Understanding and Controlling Unemployment Tax Costs

You must pay the Federal Unemployment Tax Act (FUTA) tax on sums paid to each employee as wages up to $7,000 throughout the calendar year as an employer. The tax rate is 6%, although credit can be used to lessen it. The majority of employers pay an effective FUTA tax rate of 0.6 percent. For each employee earning at least $7,000 per year, a 6 percent-taxed firm would pay $420 in FUTA tax, whereas a 0.6 percent-taxed employer would pay $42.

Tax Credit

Unlike FICA taxes, only employers — not employees — are responsible for the FUTA tax. Most businesses are required to pay both a federal and a state unemployment tax. Employer unemployment tax rates differ from state to state. Credit for contributions paid into state unemployment funds may be used to offset the FUTA tax, effectively lowering (but not eliminating) the net FUTA tax rate.

Employers in states that borrowed cash from the federal government to provide unemployment benefits and failed on repaying the loan can have the credit amount reduced, increasing the effective FUTA tax rate.

For FUTA purposes, some services provided by an employee are not considered employment. Even if an employee’s services are considered employment for FUTA purposes, some compensation received for those services is exempt from the tax, such as most fringe benefits.

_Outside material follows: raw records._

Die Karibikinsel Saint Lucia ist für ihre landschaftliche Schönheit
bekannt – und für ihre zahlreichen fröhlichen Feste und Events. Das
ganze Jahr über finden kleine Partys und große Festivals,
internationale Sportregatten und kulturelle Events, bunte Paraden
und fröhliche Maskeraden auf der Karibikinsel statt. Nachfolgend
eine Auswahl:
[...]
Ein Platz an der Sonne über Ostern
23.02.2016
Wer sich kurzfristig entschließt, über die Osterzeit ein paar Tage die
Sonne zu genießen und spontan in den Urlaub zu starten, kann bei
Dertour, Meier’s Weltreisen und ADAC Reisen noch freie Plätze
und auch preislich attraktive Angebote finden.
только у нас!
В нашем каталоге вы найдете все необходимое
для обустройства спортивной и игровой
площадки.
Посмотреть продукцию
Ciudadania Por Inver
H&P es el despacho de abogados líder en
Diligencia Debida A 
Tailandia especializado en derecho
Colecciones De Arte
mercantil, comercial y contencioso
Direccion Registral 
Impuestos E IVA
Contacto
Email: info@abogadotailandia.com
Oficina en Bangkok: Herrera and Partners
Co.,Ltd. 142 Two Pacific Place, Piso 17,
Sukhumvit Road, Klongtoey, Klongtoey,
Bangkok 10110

States have passed laws allowing some firms to pay less, acknowledging the insurance premise of taxing based on “risk.” The number of former employees who have filed unemployment claims with the state, the current number of employees you have, and the age of your business can all affect your unemployment tax planning. Generally, the bigger the number of claims filed against a company, the higher the unemployment tax bill.

Here are four ways to help control your unemployment tax costs:

1. “Buy down” your unemployment tax rate if your state allows it. Some states allow employers to buy down their rates every year. If you qualify, you might save a lot of money on unemployment taxes.

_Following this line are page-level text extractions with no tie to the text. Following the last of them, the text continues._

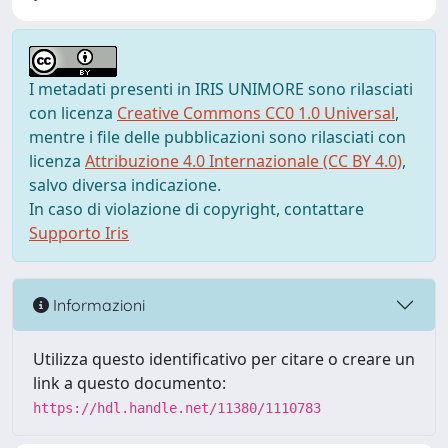
I metadati presenti in IRIS UNIMORE sono rilasciati
con licenza
Creative Commons CC0 1.0 Universal
,
mentre i file delle pubblicazioni sono rilasciati con
licenza
Attribuzione 4.0 Internazionale (CC BY 4.0)
,
salvo diversa indicazione.
In caso di violazione di copyright, contattare
Supporto Iris
Informazioni
Utilizza questo identificativo per citare o creare un
link a questo documento:
https://hdl.handle.net/11380/1110783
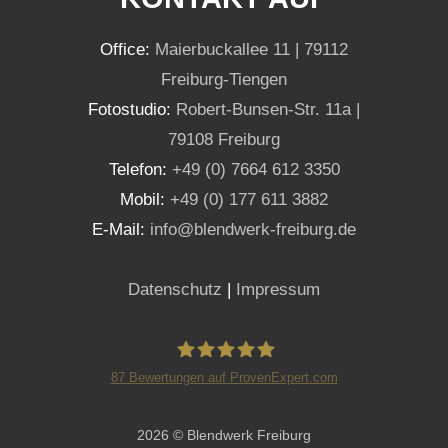
Office:
Maierbuckallee 11 | 79112
Freiburg-Tiengen
Fotostudio:
Robert-Bunsen-Str. 11a |
79108 Freiburg
Telefon:
+49 (0) 7664 612 3350
Mobil:
+49 (0) 177 611 3882
E-Mail:
info@blendwerk-freiburg.de
Datenschutz
|
Impressum
87
Bewertungen auf ProvenExpert.com
Blendwerk Freiburg
2026 © Blendwerk Freiburg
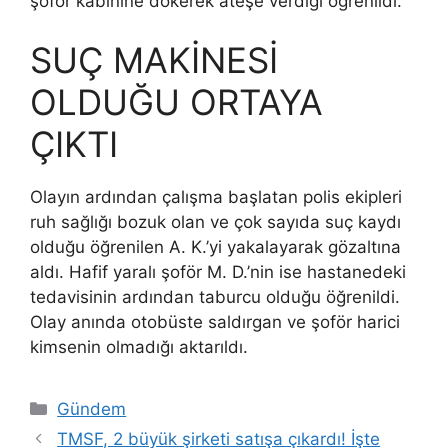
şoför kabinine dökerek ateşe verdiği öğrenildi.
SUÇ MAKİNESİ
OLDUĞU ORTAYA
ÇIKTI
Olayın ardından çalışma başlatan polis ekipleri
ruh sağlığı bozuk olan ve çok sayıda suç kaydı
olduğu öğrenilen A. K.’yi yakalayarak gözaltına
aldı. Hafif yaralı şoför M. D.’nin ise hastanedeki
tedavisinin ardından taburcu olduğu öğrenildi.
Olay anında otobüste saldırgan ve şoför harici
kimsenin olmadığı aktarıldı.
Kategoriler
Gündem
TMSF, 2 büyük şirketi satışa çıkardı! İşte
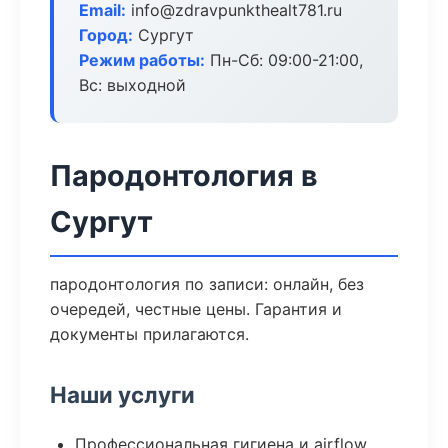
Email:
info@zdravpunkthealt781.ru
Город:
Сургут
Режим работы:
Пн-Сб: 09:00-21:00,
Вс: выходной
Пародонтология в
Сургут
пародонтология по записи: онлайн, без
очередей, честные цены. Гарантия и
документы прилагаются.
Наши услуги
Профессиональная гигиена и airflow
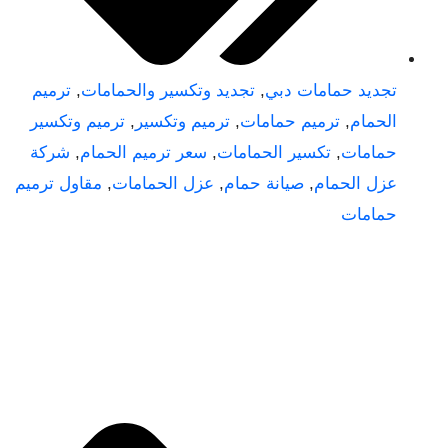
تجديد حمامات دبي
,
تجديد وتكسير والحمامات
,
ترميم
الحمام
,
ترميم حمامات
,
ترميم وتكسير
,
ترميم وتكسير
حمامات
,
تكسير الحمامات
,
سعر ترميم الحمام
,
شركة
عزل الحمام
,
صيانة حمام
,
عزل الحمامات
,
مقاول ترميم
حمامات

2. Hire cautiously and carefully evaluate candidates. Your unemployment benefits are determined in part by the number of employees that file for unemployment benefits. You don’t want to hire workers to fill a gap in the market only to have to fire them if sales slow down. A temporary staffing service can help you in meeting short-term demands without having to hire permanent employees, allowing you to avoid layoffs.

3. Prepare yourself for success. Despite company claims that employees failed to perform satisfactorily, many unemployment insurance claimants are awarded benefits. This could happen if the hearing officer determines that the employer did not give sufficient training for the employee to succeed in the position.

4. Handle terminations with caution. If you have no choice but to fire an employee, consider providing severance and outplacement benefits. Unemployment insurance benefits may be reduced or delayed as a result of severance pay. Because a claimant finds a new job, effective outplacement services may hasten the termination of unemployment benefits.